XGBoosting Home | About | Contact | Examples

Configure XGBoost L2 Regularization

L2 regularization, or Ridge, is a technique used to prevent overfitting in XGBoost models.

It adds a penalty term to the objective function proportional to the square of the coefficients’ magnitudes.

Configuring L2 regularization in XGBoost involves setting the lambda hyperparameter to a non-zero value. In the scikit-learn API, this parameter is reg_lambda.

from sklearn.datasets import make_regression
from sklearn.model_selection import train_test_split
from xgboost import XGBRegressor

# Create a synthetic dataset
X, y = make_regression(n_samples=1000, n_features=20, noise=0.1, random_state=42)

# Split the dataset into training and testing sets
X_train, X_test, y_train, y_test = train_test_split(X, y, test_size=0.2, random_state=42)

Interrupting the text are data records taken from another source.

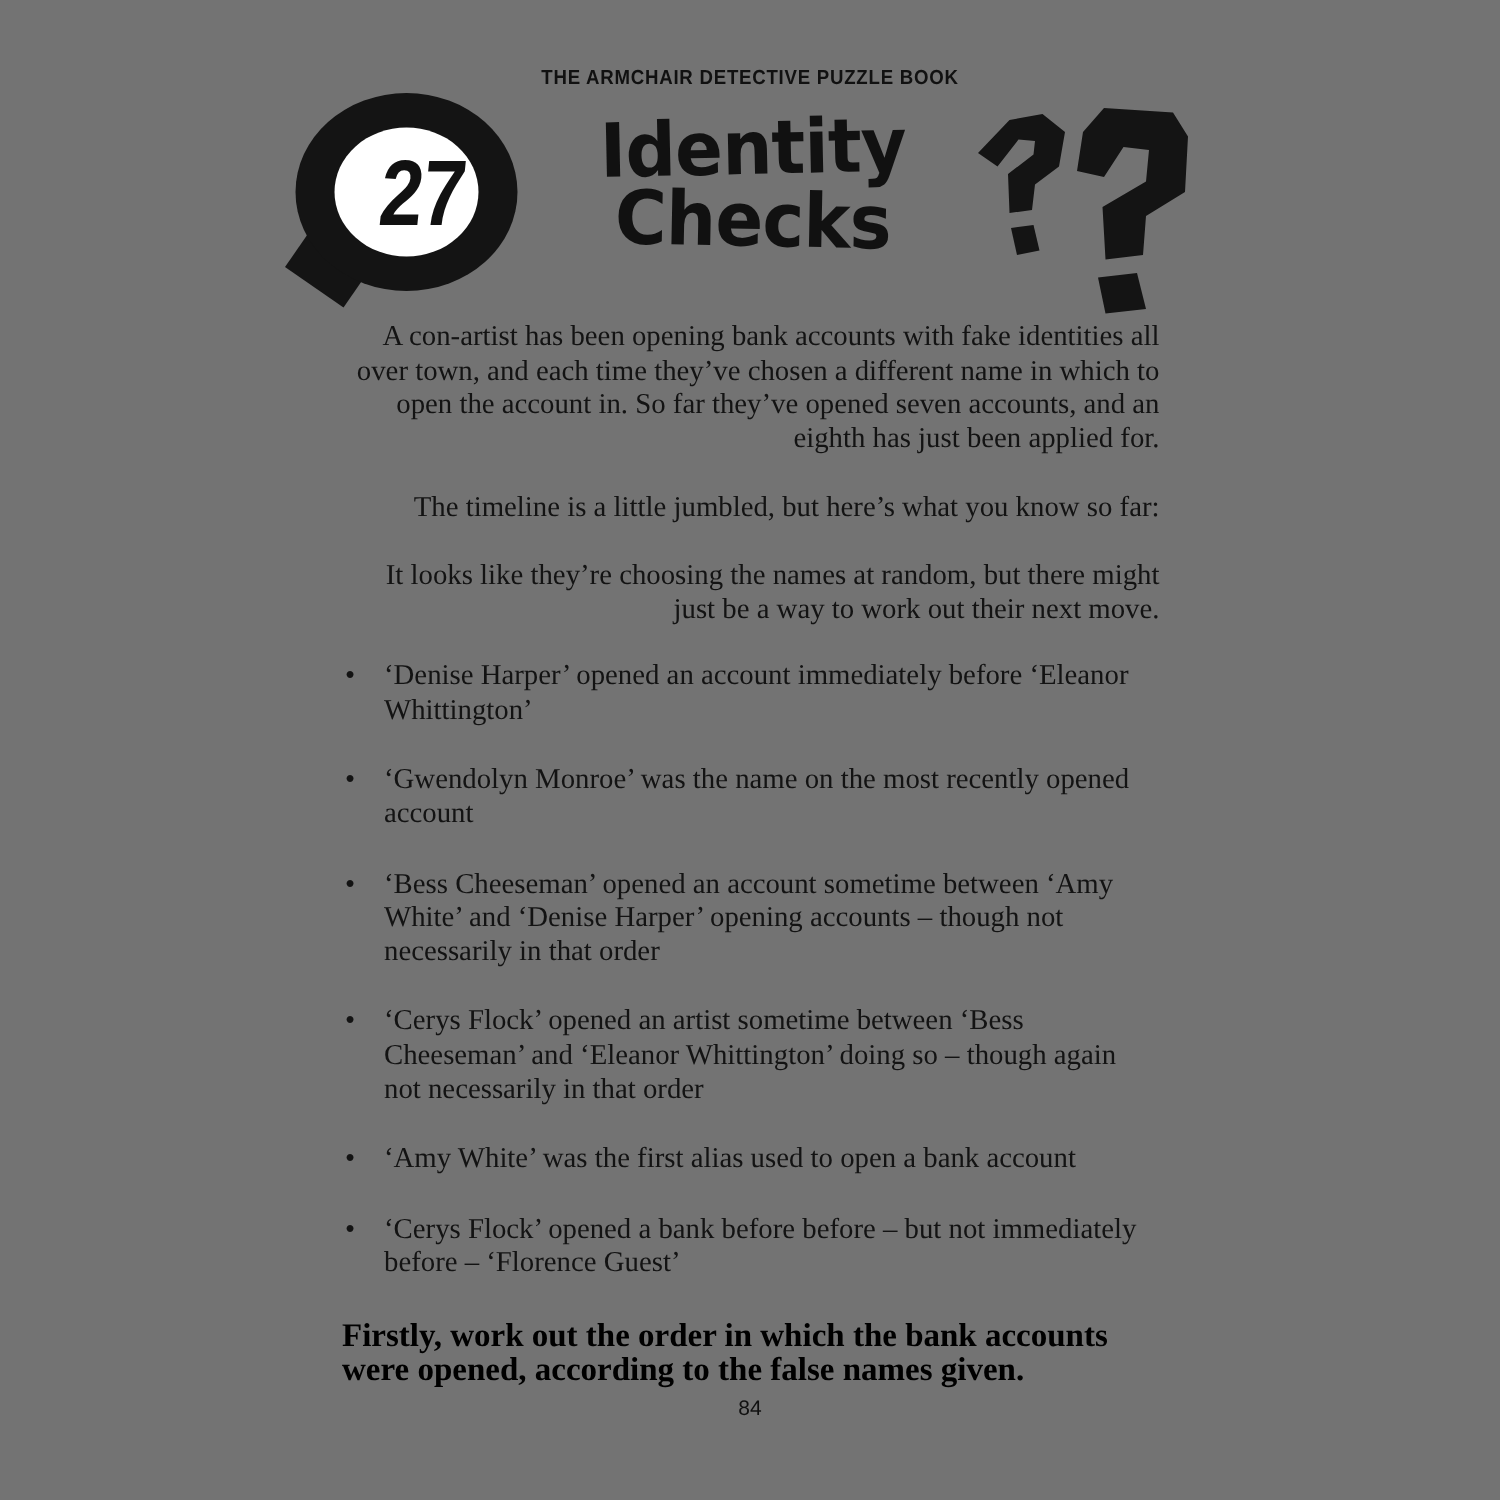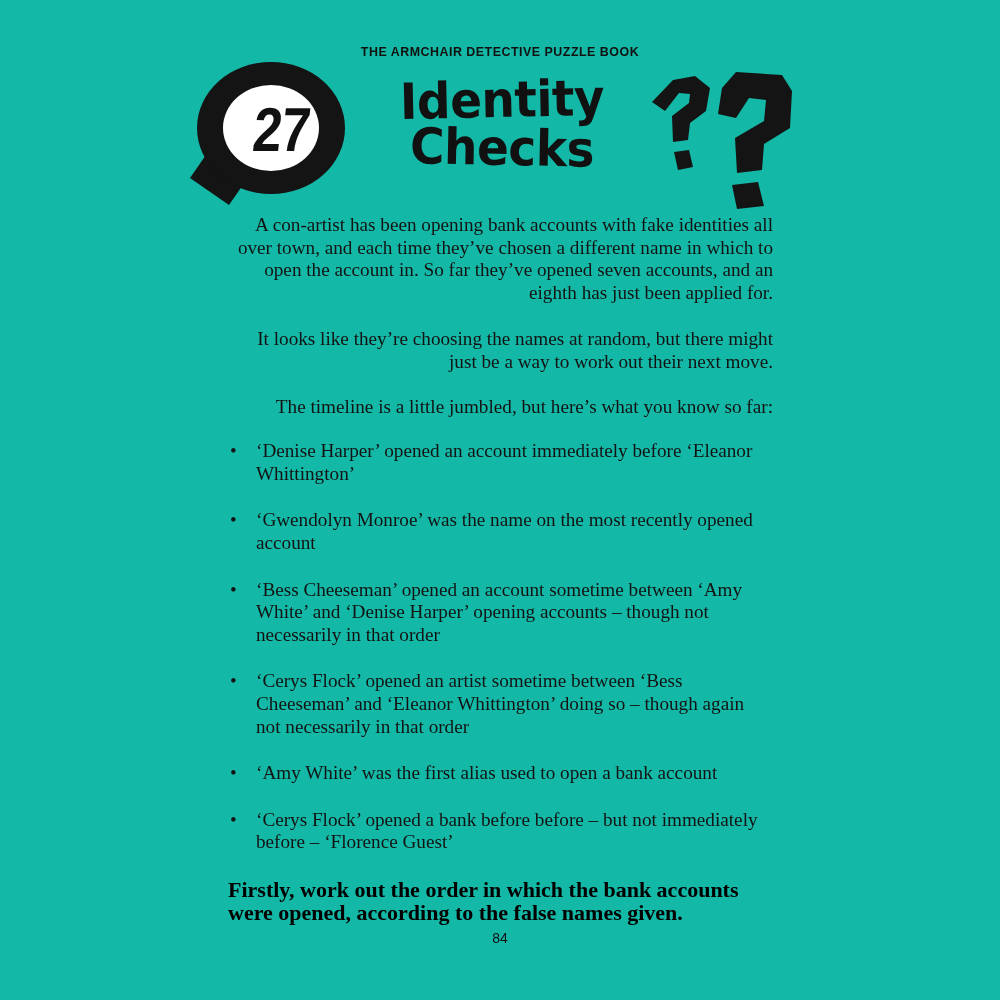"THE ARMCHAIR DETECTIVE PUZZLE BOOK" .page { background: #14b8a6 -> #737373 }
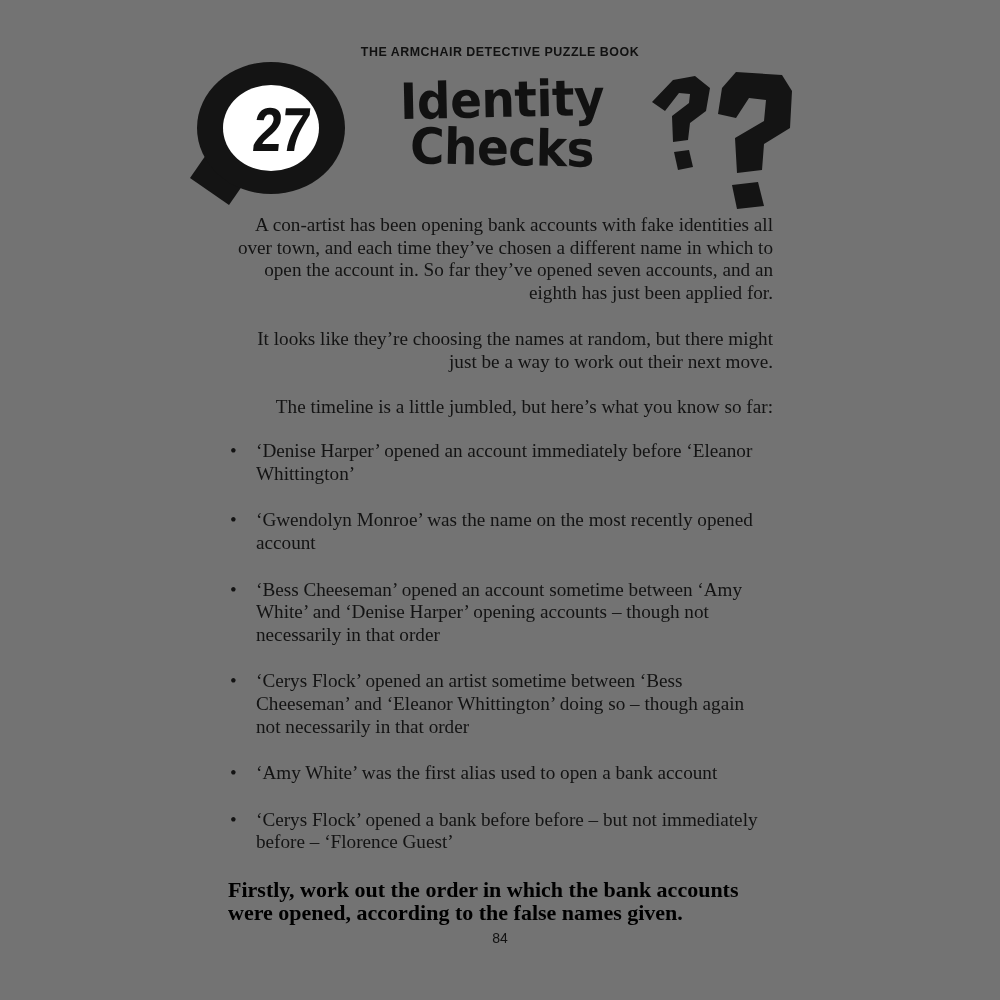"It looks like they’re choosing" p.para { order: before "The timeline is a little" -> after "The timeline is a little" }
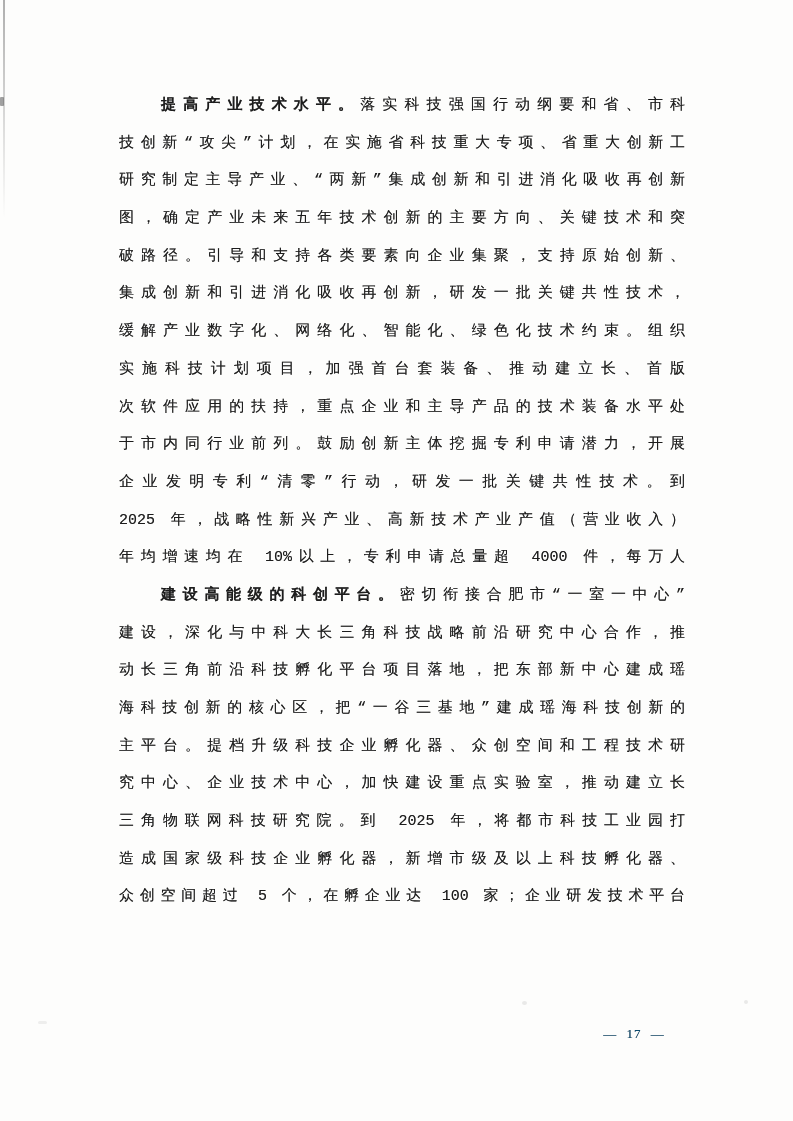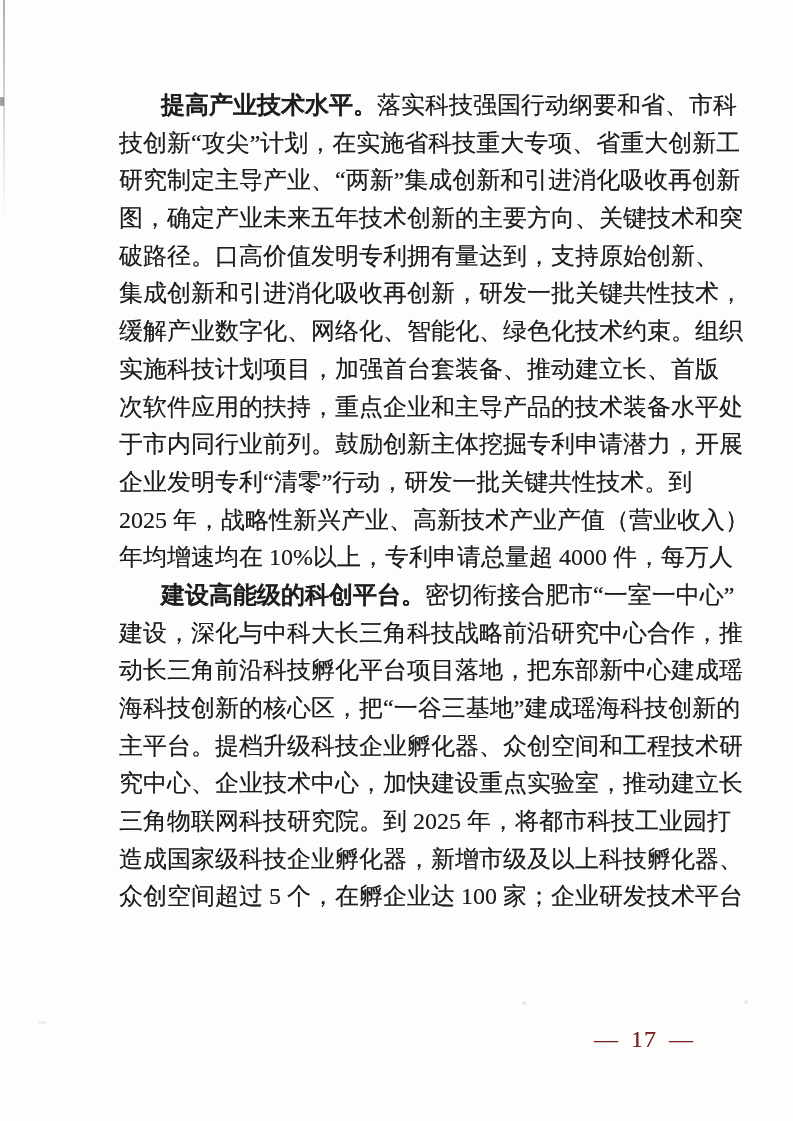"提高产业技术水平。落实科技强国行动纲要和省、市科" .line { font-family: none -> Liberation Mono, monospace; font-size: 24px -> 15px }
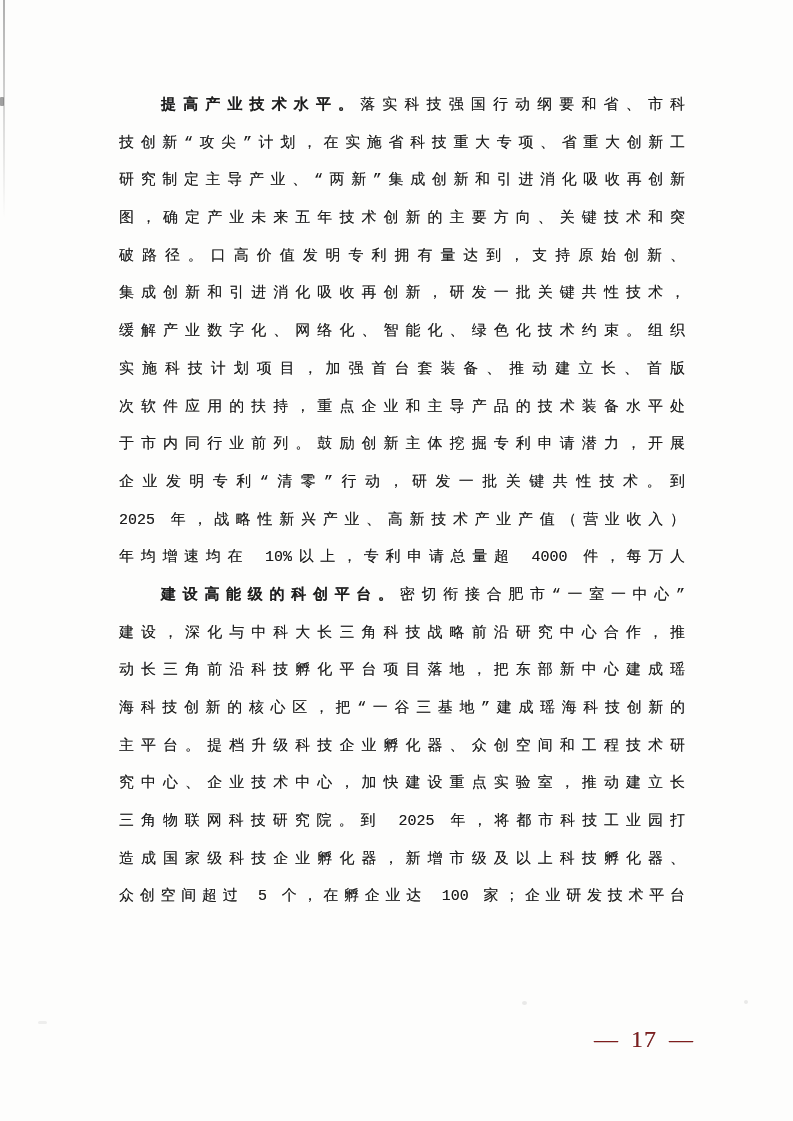"破路径。口高价值发明专利拥有量达到，支持原始创新、" div.line { text: 口高价值发明专利拥有量达到 -> 引导和支持各类要素向企业集聚 }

# Define the XGBoost regressor with L2 regularization (lambda) 
xgb_model = XGBRegressor(objective='reg:squarederror', reg_lambda=1.0, n_estimators=100)

# Train the model
xgb_model.fit(X_train, y_train)

# Predict on the test set
y_pred = xgb_model.predict(X_test)

L2 regularization, or Ridge, is a regularization technique that adds a penalty term to the objective function proportional to the square of the coefficients’ magnitudes. The purpose of L2 regularization is to prevent overfitting by encouraging smaller but non-zero coefficients.

The strength of L2 regularization in XGBoost is controlled by the lambda hyperparameter. Higher values of lambda imply stronger regularization, leading to more coefficient shrinkage. When configuring L2 regularization, it’s recommended to start with a small value of lambda (e.g., 0.1) and tune it based on the model’s performance on a validation set.

XGBoost also supports L1 regularization (Lasso), controlled by the alpha hyperparameter. In practice, it’s common to use a combination of L1 and L2 regularization to balance between feature selection and coefficient shrinkage.

L2 regularization is particularly useful when dealing with high-dimensional datasets or when coefficient shrinkage is desired to improve model generalization. By encouraging smaller coefficients, L2 regularization helps reduce the model’s sensitivity to individual features and promotes a more stable and robust model.